* [The task]:
For the entries below, print exactly the lines between the line holding "Dodge’s New Charger Super" and the line holding "etc and I've bl", inclusive, and nothing else.

* [Records supplied]:
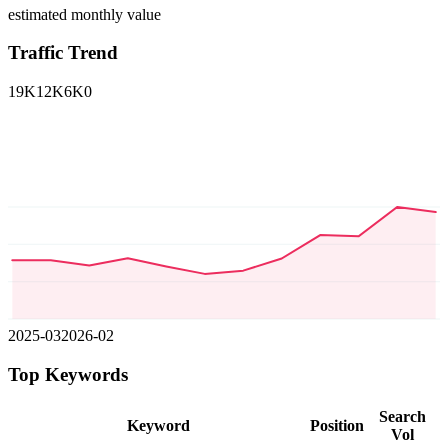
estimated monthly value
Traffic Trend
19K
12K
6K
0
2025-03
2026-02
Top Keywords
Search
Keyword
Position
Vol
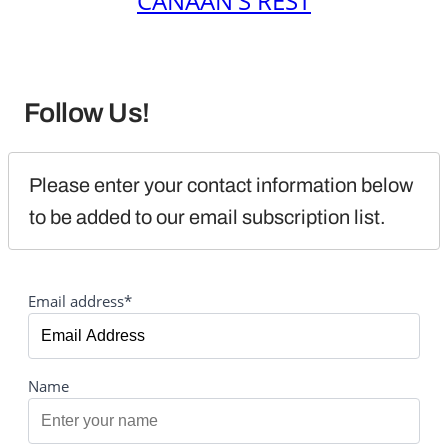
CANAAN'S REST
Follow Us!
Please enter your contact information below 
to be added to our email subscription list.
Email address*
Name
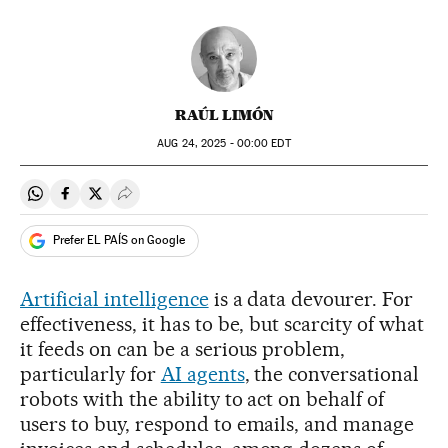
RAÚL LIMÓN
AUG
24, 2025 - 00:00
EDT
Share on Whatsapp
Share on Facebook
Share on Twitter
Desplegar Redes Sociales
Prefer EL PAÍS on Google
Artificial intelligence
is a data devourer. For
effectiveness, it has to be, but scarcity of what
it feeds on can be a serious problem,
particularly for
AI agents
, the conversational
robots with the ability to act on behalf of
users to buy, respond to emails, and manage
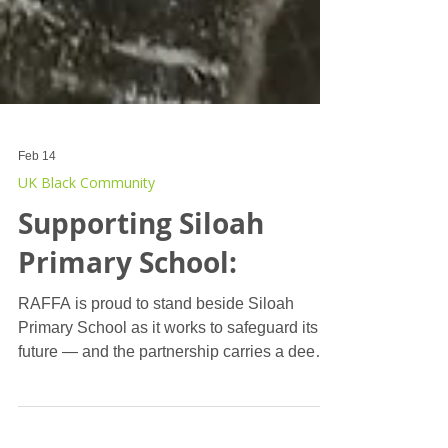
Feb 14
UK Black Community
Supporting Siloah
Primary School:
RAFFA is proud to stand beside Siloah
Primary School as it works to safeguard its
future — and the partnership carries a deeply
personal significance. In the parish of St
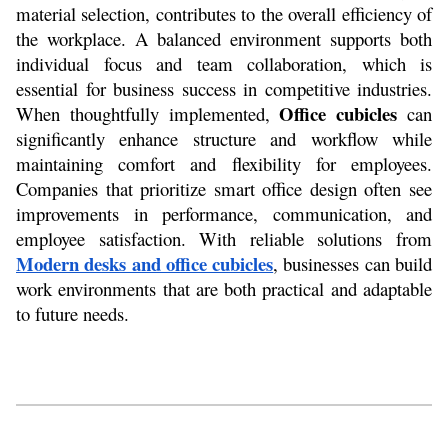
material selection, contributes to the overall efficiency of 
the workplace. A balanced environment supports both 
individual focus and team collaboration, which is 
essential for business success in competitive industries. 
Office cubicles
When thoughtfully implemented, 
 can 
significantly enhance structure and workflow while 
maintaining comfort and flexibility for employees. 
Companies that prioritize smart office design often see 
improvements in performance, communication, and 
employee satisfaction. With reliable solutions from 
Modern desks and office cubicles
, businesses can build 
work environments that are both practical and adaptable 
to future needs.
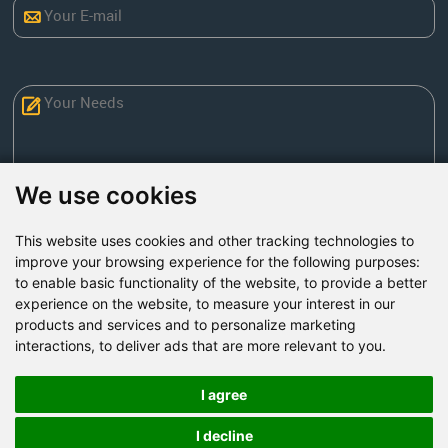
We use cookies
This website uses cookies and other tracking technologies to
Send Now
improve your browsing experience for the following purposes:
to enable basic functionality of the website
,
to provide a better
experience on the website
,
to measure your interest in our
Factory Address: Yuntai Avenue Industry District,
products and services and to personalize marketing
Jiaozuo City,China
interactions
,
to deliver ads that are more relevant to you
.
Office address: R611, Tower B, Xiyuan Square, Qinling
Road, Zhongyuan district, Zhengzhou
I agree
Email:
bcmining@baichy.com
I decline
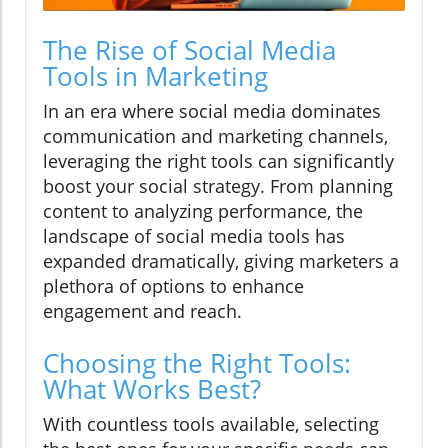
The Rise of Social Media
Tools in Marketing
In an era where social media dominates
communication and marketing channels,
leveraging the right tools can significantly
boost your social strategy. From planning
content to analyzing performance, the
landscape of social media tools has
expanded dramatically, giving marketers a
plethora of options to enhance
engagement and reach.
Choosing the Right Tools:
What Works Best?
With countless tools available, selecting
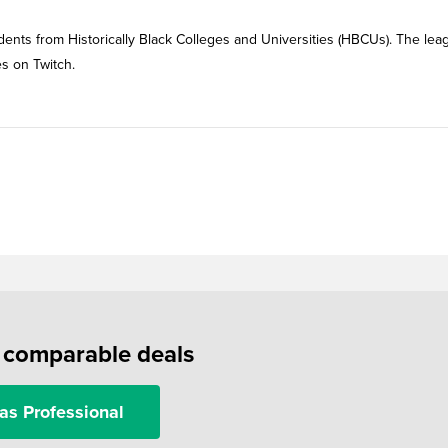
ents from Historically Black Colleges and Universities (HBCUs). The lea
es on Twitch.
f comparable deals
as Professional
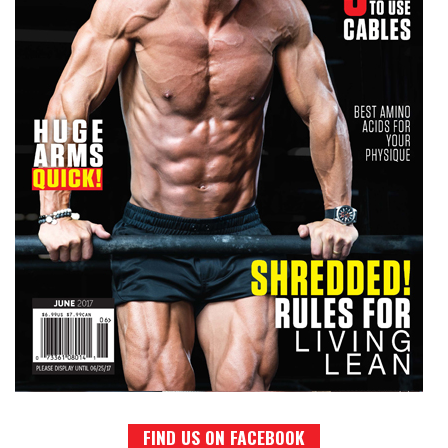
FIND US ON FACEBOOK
...
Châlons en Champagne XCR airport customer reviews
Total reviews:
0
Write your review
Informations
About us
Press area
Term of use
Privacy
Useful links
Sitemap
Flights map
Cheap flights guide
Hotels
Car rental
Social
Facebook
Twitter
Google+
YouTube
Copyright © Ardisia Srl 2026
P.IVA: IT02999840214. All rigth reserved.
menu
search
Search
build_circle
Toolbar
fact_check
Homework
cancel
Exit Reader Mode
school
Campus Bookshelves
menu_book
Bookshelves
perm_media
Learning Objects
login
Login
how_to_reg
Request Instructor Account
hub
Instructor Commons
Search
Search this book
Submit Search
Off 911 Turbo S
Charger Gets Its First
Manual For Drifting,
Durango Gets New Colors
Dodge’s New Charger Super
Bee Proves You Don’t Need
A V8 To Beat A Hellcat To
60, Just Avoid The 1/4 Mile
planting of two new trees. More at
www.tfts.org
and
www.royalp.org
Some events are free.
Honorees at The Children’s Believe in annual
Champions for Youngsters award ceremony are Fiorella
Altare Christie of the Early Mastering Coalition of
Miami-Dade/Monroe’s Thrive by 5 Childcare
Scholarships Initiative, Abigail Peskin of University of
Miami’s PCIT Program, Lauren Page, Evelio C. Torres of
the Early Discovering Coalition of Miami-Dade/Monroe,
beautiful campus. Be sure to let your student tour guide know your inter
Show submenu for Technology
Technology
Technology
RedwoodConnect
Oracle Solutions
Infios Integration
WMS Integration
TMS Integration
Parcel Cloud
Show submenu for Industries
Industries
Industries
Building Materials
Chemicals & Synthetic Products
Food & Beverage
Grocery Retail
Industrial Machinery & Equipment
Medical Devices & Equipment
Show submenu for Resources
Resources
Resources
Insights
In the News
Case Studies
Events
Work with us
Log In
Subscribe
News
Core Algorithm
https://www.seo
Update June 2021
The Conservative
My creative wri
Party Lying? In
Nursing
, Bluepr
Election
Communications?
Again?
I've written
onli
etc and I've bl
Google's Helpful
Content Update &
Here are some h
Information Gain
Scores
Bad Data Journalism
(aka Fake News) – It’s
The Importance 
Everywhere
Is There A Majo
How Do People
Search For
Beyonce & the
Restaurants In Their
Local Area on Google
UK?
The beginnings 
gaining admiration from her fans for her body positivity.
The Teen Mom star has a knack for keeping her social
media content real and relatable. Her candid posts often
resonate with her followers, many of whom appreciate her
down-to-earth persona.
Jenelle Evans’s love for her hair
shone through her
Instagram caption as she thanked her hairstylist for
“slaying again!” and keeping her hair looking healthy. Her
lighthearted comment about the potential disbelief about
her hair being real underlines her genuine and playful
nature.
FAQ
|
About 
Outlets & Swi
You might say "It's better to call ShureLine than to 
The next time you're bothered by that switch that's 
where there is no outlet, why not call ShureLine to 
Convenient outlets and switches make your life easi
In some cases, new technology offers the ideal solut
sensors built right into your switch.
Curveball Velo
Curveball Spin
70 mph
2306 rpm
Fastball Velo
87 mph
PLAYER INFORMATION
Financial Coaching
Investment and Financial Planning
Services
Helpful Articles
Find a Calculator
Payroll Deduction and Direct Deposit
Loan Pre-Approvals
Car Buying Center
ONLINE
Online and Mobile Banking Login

* [Answer box]:
Dodge’s New Charger Super
Bee Proves You Don’t Need
A V8 To Beat A Hellcat To
60, Just Avoid The 1/4 Mile
planting of two new trees. More at
www.tfts.org
and
www.royalp.org
Some events are free.
Honorees at The Children’s Believe in annual
Champions for Youngsters award ceremony are Fiorella
Altare Christie of the Early Mastering Coalition of
Miami-Dade/Monroe’s Thrive by 5 Childcare
Scholarships Initiative, Abigail Peskin of University of
Miami’s PCIT Program, Lauren Page, Evelio C. Torres of
the Early Discovering Coalition of Miami-Dade/Monroe,
beautiful campus. Be sure to let your student tour guide know your inter
Show submenu for Technology
Technology
Technology
RedwoodConnect
Oracle Solutions
Infios Integration
WMS Integration
TMS Integration
Parcel Cloud
Show submenu for Industries
Industries
Industries
Building Materials
Chemicals & Synthetic Products
Food & Beverage
Grocery Retail
Industrial Machinery & Equipment
Medical Devices & Equipment
Show submenu for Resources
Resources
Resources
Insights
In the News
Case Studies
Events
Work with us
Log In
Subscribe
News
Core Algorithm
https://www.seo
Update June 2021
The Conservative
My creative wri
Party Lying? In
Nursing
, Bluepr
Election
Communications?
Again?
I've written
onli
etc and I've bl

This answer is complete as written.